Bilateral multifocal Best VMD lesions were diagnosed at the age of 41 in a patient heterozygous for another BEST1 mutation, p.I230T. Two younger relatives (aged 9 and 11) presented with an early-stage lesion; progression is uncertain.
The wide variability of clinical expression of BEST1 mutations within and between families is consistent with previous reports [27,32-40]. Owing to this wide variability of clinical expression, it is difficult to compare our findings with other previously published series. Moreover, we adopted a widely accepted clinical classification, and, based on fundus biomicroscopy, all eyes were graded as showing only one of the progressive stages of Best VMD; thus, for example, in contrast with Boon et al. [30], we did not consider characteristics attributable to different stages. However, the clinical features reported here for each progressive stage were typical and actually consistent with other Best VMD series.
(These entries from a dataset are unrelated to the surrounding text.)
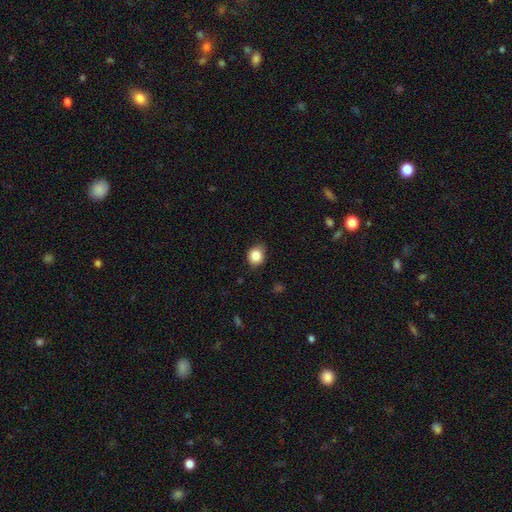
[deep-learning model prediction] Smooth or featured?
  - smooth: 85% *
  - star or artifact: 10%
  - featured or disk: 6%
How rounded?
  - round: 69% *
  - in between: 30%
  - cigar-shaped: 1%
Merging?
  - none: 83% *
  - minor disturbance: 13%
  - major disturbance: 2%
  - merger: 1%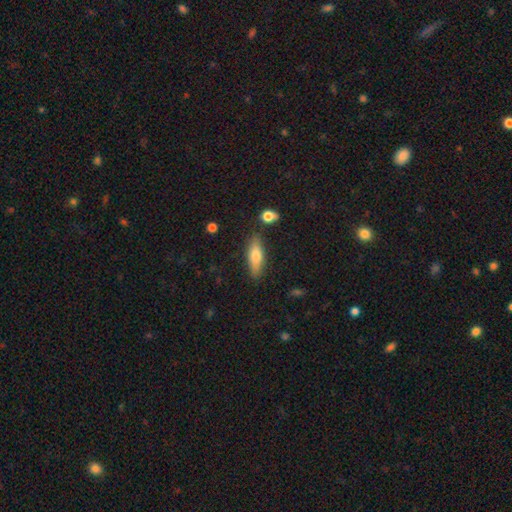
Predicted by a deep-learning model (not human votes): Smooth or featured? Predicted: smooth (p=0.68). How rounded? Predicted: in between (p=0.51). Merging? Predicted: none (p=0.82).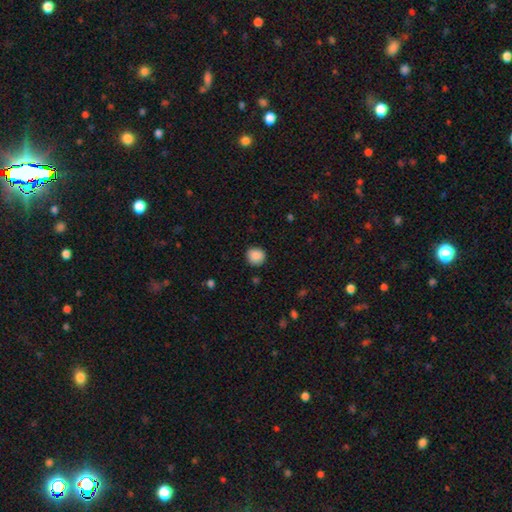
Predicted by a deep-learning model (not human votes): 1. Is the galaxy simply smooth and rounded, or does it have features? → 89% smooth, 9% star or artifact, 3% featured or disk.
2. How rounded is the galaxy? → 86% round, 13% in between, 1% cigar-shaped.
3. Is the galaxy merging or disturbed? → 88% none, 9% minor disturbance, 2% major disturbance, 1% merger.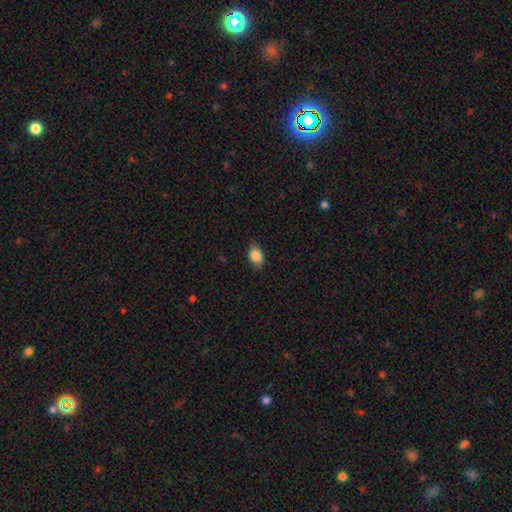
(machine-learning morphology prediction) smooth_or_featured: smooth (p=0.86) [alt: star or artifact p=0.08]
how_rounded: in between (p=0.79) [alt: round p=0.20]
merging: none (p=0.80) [alt: minor disturbance p=0.16]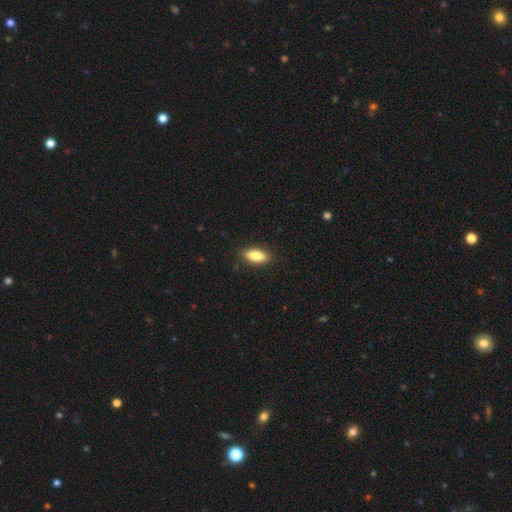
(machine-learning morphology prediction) A smooth galaxy with no disk features (82%) that is in between round and cigar-shaped (70%). Merging: none (87%).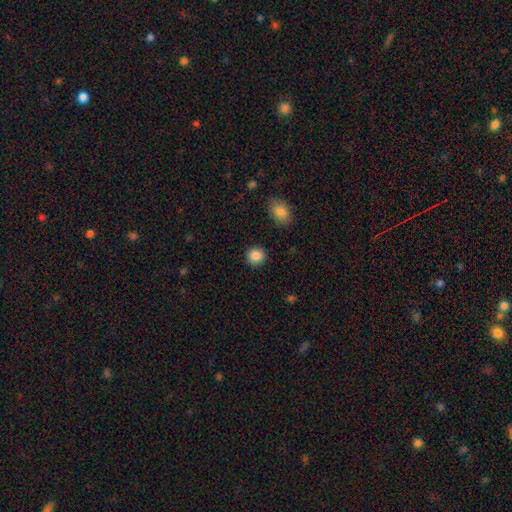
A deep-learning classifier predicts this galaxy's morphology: smooth_or_featured: smooth (p=0.87) [alt: star or artifact p=0.09]
how_rounded: round (p=0.88) [alt: in between p=0.11]
merging: none (p=0.89) [alt: minor disturbance p=0.07]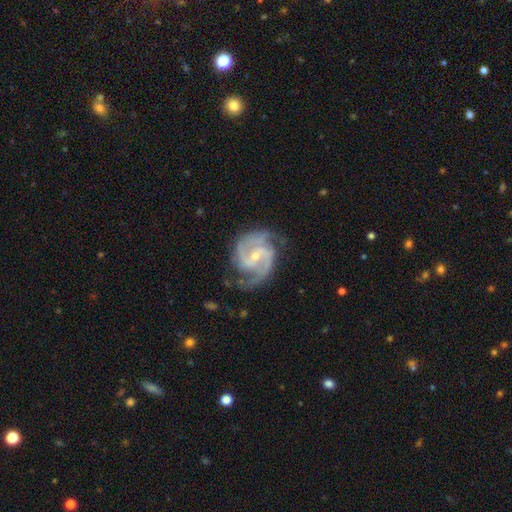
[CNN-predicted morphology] Smooth or featured?
  - featured or disk: 93% *
  - star or artifact: 4%
  - smooth: 3%
Edge-on disk?
  - no: 98% *
  - yes: 2%
Bar?
  - weak: 46% *
  - no: 35%
  - strong: 19%
Spiral arms?
  - yes: 98% *
  - no: 2%
Spiral winding?
  - medium: 58% *
  - tight: 31%
  - loose: 11%
Spiral arm count?
  - 2: 71% *
  - 3: 17%
  - can't tell: 4%
  - 4: 3%
  - 1: 3%
  - more than 4: 2%
Bulge size?
  - small: 67% *
  - moderate: 30%
  - none: 1%
  - large: 1%
  - dominant: 1%
Merging?
  - none: 72% *
  - minor disturbance: 19%
  - major disturbance: 7%
  - merger: 1%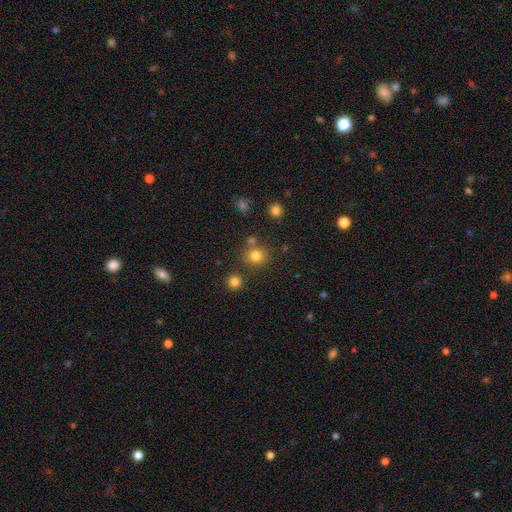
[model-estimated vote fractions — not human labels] smooth 79%, star or artifact 15%, featured or disk 6%. Down the decision tree: how rounded — round (87%); merging — none (76%).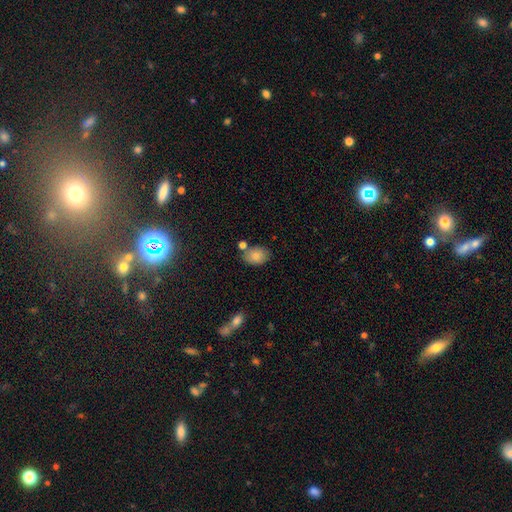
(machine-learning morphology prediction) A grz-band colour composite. It shows a smooth galaxy with no disk features (84%) that is in between round and cigar-shaped (77%). Merging: none (68%).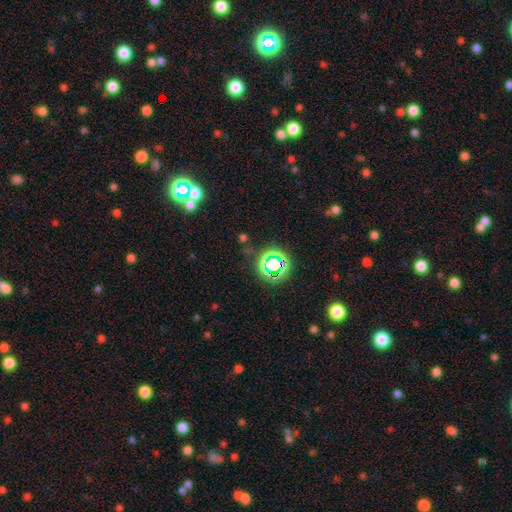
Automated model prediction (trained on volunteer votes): This is likely a star or artifact rather than a galaxy (71%).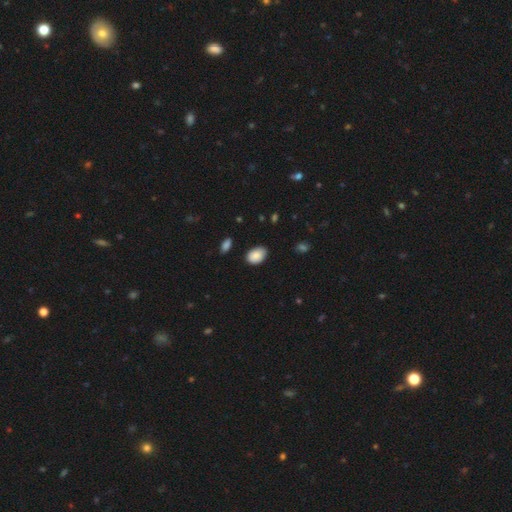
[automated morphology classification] Overall: smooth (87%). How rounded: in between (85%). Merging: none (79%).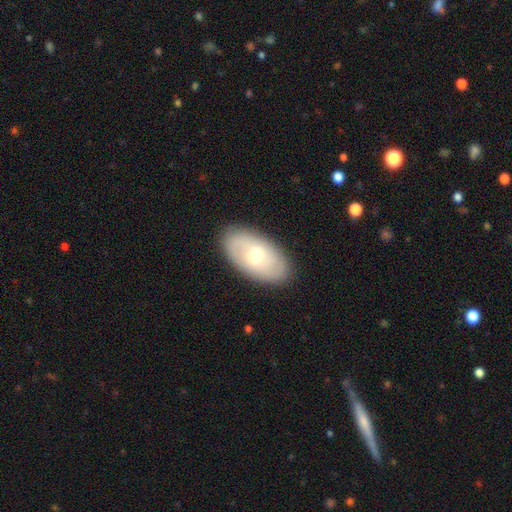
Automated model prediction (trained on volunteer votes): smooth 52%, featured or disk 41%, star or artifact 7%. Down the decision tree: how rounded — in between (93%); merging — none (87%).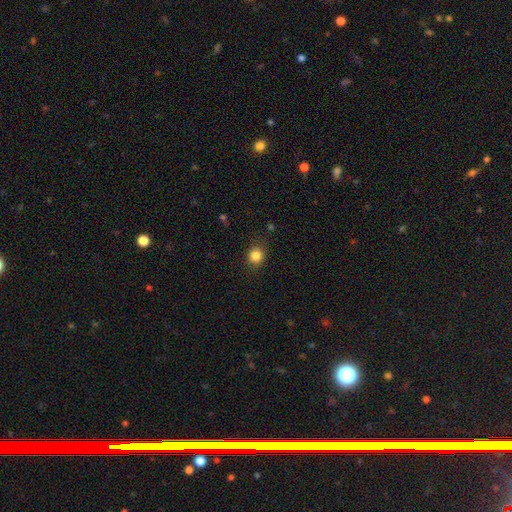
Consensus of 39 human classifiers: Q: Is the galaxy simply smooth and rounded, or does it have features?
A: smooth — 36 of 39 (92%).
One limitation of the current study was the absence of real co-segregation analysis for the families with novel reported changes. Another limitation was that we did not perform, systematically, ERG in our patients and thus we were not able to distinguish whether an abnormal light rise on EOG would have been due to either photoreceptor or RPE dysfunction.
Overall in our series, particularities were found in two affected patients showing unilateral Best VMD, in two affected patients showing, in both eyes, multifocal Best VMD, and in four affected patients (six eyes) who were treated for CNV. All these are well known possible features of Best VMD. Three out of 23 patients (13%) with the BEST1 mutation showed normal fundus, OCT, and EOG findings.
In conclusion, variability of clinical expression of BEST1 mutations suggests that cis or trans-acting genetic modifiers may modulate the functional and clinical data.
We thank Mrs. Joëlle Dumas for her help in collecting data.